- [DOCUMENT SECTION]
= = = =
2

I have the following matrices :

EurodistCL.scl

And:

EurodistM.scl

I want to calculate their row-wise pearson correlations and I've tried these pieces of code:

RowCor<- sapply(1:21, function(i) cor(EurodistCL.scl[i,], EurodistM.scl[i,], method = "pearson"))

And:

cA <- EurodistCL.scl - rowMeans(EurodistCL.scl)
cB <- EurodistM.scl- rowMeans(EurodistM.scl)
sA <- sqrt(rowMeans(cA^2))
sB <- sqrt(rowMeans(cB^2))
rowMeans(cA * cB) / (sA * sB)

Both give the same output, a correlation vector of 21 ones.

Although the matrices are clearly highly correlated, they are not perfectly correlated so I would expect some correlation coefficient to be 0.99 or 0.98

Why am I getting only ones? Is something wrong in the code or in the theory?

q0mlm
  • 313
  • 1
  • 3
  • 10

1 Answers1

3

It is because you have only two values in a row. Even random values would give (+ or -) 1. Try this

a <- runif(2)
b <- runif(2)
cor(a, b)

So, it is the theory that is incorrect. Although one can get a coefficient of correlation with two samples, it is of little use.
= = = =
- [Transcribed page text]
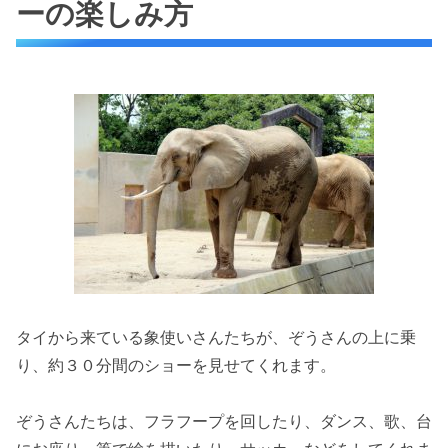
ーの楽しみ方
タイから来ている象使いさんたちが、ぞうさんの上に乗
り、約３０分間のショーを見せてくれます。
ぞうさんたちは、フラフープを回したり、ダンス、歌、台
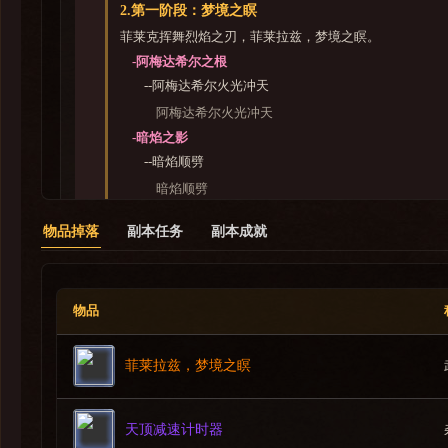
2.第一阶段：梦境之瞑
菲莱克挥舞烈焰之刃，菲莱拉兹，梦境之瞑。
-阿梅达希尔之根
--阿梅达希尔火光冲天
阿梅达希尔火光冲天
-暗焰之影
--暗焰顺劈
暗焰顺劈
--菲莱拉兹之焰
物品掉落
副本任务
副本成就
菲莱拉兹之焰
-火焰风暴
--愤怒之焰
物品
愤怒之焰
--野火
菲莱拉兹，梦境之瞑
野火
-野火
--愤怒之焰
天顶减速计时器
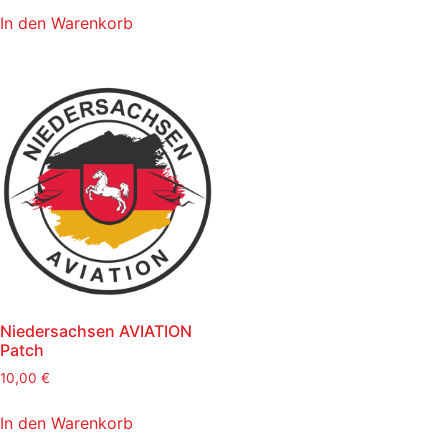
In den Warenkorb
Niedersachsen AVIATION
Patch
10,00
€
In den Warenkorb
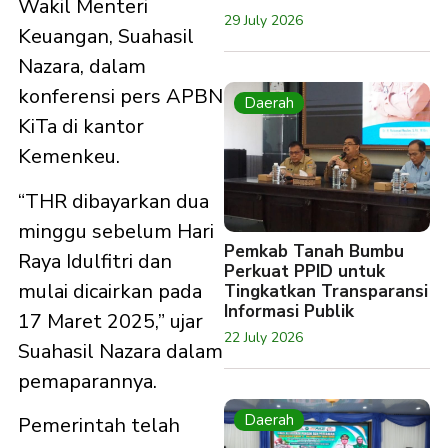
Wakil Menteri
29 July 2026
Keuangan, Suahasil
Nazara, dalam
konferensi pers APBN
Daerah
KiTa di kantor
Kemenkeu.
“THR dibayarkan dua
minggu sebelum Hari
Pemkab Tanah Bumbu
Raya Idulfitri dan
Perkuat PPID untuk
mulai dicairkan pada
Tingkatkan Transparansi
Informasi Publik
17 Maret 2025,” ujar
22 July 2026
Suahasil Nazara dalam
pemaparannya.
Daerah
Pemerintah telah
= = = =
- [ACTIVITIES]
a – Answer these questions about the forum thread:
(i) What output did both pieces of code give?
(ii) What values did the asker expect some of the correlation coefficients to be?
(iii) According to the reply, why does the code return only ones?
b – Copy out the rows from the line with "2.第一阶段：梦境之瞑" through the last row, both ends included. Leave the pictures out.
The forum thread and the rows have nothing to do with each other.

- [TASK RESULTS]
a –
(i) A correlation vector of 21 ones.
(ii) 0.99 or 0.98.
(iii) Because there are only two values in a row, and even random values would give (+ or -) 1.

b –
2.第一阶段：梦境之瞑
菲莱克挥舞烈焰之刃，菲莱拉兹，梦境之瞑。
-阿梅达希尔之根
--阿梅达希尔火光冲天
阿梅达希尔火光冲天
-暗焰之影
--暗焰顺劈
暗焰顺劈
--菲莱拉兹之焰
物品掉落
副本任务
副本成就
菲莱拉兹之焰
-火焰风暴
--愤怒之焰
物品
愤怒之焰
--野火
菲莱拉兹，梦境之瞑
野火
-野火
--愤怒之焰
天顶减速计时器
In den Warenkorb
Niedersachsen AVIATION
Patch
10,00
€
In den Warenkorb
Wakil Menteri
29 July 2026
Keuangan, Suahasil
Nazara, dalam
konferensi pers APBN
Daerah
KiTa di kantor
Kemenkeu.
“THR dibayarkan dua
minggu sebelum Hari
Pemkab Tanah Bumbu
Raya Idulfitri dan
Perkuat PPID untuk
mulai dicairkan pada
Tingkatkan Transparansi
Informasi Publik
17 Maret 2025,” ujar
22 July 2026
Suahasil Nazara dalam
pemaparannya.
Daerah
Pemerintah telah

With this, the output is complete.